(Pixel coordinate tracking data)
● ● ● ● ●
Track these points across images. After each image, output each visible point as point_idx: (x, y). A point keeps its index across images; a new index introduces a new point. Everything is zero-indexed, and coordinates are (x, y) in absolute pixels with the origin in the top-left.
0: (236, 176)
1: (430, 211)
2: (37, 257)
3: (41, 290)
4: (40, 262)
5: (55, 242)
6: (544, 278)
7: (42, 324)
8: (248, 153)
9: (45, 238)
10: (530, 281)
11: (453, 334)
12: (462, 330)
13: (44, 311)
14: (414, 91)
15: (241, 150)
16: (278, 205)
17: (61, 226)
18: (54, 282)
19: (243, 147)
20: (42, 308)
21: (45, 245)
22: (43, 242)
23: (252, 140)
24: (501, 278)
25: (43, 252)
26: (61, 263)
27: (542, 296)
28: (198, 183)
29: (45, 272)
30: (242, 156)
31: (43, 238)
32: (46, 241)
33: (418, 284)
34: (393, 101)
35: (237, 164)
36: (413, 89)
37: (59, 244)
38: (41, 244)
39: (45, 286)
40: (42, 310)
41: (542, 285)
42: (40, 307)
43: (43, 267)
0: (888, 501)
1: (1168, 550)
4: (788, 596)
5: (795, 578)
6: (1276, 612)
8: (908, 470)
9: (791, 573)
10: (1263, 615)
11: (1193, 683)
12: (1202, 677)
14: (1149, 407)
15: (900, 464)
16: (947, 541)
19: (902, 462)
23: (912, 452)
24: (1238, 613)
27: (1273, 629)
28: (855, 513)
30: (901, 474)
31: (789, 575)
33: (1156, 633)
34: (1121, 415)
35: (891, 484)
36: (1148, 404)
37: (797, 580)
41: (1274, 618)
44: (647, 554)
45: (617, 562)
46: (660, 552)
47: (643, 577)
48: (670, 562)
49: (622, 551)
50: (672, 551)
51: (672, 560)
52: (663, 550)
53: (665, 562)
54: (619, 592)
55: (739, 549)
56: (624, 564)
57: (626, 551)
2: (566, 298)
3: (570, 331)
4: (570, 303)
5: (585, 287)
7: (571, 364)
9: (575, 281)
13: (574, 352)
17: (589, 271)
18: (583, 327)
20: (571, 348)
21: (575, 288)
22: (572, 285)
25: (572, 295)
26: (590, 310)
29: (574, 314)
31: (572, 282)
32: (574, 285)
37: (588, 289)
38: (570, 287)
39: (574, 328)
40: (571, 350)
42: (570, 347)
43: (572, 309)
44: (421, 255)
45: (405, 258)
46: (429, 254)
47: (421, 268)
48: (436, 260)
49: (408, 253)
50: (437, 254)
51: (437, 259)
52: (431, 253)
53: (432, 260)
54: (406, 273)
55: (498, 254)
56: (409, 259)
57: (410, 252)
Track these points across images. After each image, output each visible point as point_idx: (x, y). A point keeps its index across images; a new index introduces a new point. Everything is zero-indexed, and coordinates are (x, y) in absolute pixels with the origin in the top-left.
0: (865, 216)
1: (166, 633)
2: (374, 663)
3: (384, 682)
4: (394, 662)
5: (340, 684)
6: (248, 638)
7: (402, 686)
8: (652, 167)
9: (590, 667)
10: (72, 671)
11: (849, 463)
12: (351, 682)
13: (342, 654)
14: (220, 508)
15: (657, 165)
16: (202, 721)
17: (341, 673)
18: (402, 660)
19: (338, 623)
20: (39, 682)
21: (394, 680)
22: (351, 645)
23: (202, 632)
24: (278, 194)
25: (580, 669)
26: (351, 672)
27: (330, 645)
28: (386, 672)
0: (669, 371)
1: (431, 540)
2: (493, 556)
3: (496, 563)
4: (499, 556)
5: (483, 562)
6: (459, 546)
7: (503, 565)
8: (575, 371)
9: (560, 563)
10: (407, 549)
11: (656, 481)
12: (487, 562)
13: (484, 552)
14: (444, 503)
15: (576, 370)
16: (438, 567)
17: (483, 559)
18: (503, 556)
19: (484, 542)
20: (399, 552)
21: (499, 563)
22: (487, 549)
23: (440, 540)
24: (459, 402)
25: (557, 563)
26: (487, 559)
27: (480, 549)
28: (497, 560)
● ● ● ● ●
## TASK TO COMPLETE
Please transcribe exactly the line containing "57: (626, 551)" and every line after it through the end of the records, and nothing else.

## SOLUTION TO THE PROBLEM
57: (626, 551)
2: (566, 298)
3: (570, 331)
4: (570, 303)
5: (585, 287)
7: (571, 364)
9: (575, 281)
13: (574, 352)
17: (589, 271)
18: (583, 327)
20: (571, 348)
21: (575, 288)
22: (572, 285)
25: (572, 295)
26: (590, 310)
29: (574, 314)
31: (572, 282)
32: (574, 285)
37: (588, 289)
38: (570, 287)
39: (574, 328)
40: (571, 350)
42: (570, 347)
43: (572, 309)
44: (421, 255)
45: (405, 258)
46: (429, 254)
47: (421, 268)
48: (436, 260)
49: (408, 253)
50: (437, 254)
51: (437, 259)
52: (431, 253)
53: (432, 260)
54: (406, 273)
55: (498, 254)
56: (409, 259)
57: (410, 252)
Track these points across images. After each image, output each visible point as point_idx: (x, y). A point keeps its index across images; a new index introduces a new point. Everything is zero-indexed, and coordinates are (x, y) in absolute pixels with the origin in the top-left.
0: (865, 216)
1: (166, 633)
2: (374, 663)
3: (384, 682)
4: (394, 662)
5: (340, 684)
6: (248, 638)
7: (402, 686)
8: (652, 167)
9: (590, 667)
10: (72, 671)
11: (849, 463)
12: (351, 682)
13: (342, 654)
14: (220, 508)
15: (657, 165)
16: (202, 721)
17: (341, 673)
18: (402, 660)
19: (338, 623)
20: (39, 682)
21: (394, 680)
22: (351, 645)
23: (202, 632)
24: (278, 194)
25: (580, 669)
26: (351, 672)
27: (330, 645)
28: (386, 672)
0: (669, 371)
1: (431, 540)
2: (493, 556)
3: (496, 563)
4: (499, 556)
5: (483, 562)
6: (459, 546)
7: (503, 565)
8: (575, 371)
9: (560, 563)
10: (407, 549)
11: (656, 481)
12: (487, 562)
13: (484, 552)
14: (444, 503)
15: (576, 370)
16: (438, 567)
17: (483, 559)
18: (503, 556)
19: (484, 542)
20: (399, 552)
21: (499, 563)
22: (487, 549)
23: (440, 540)
24: (459, 402)
25: (557, 563)
26: (487, 559)
27: (480, 549)
28: (497, 560)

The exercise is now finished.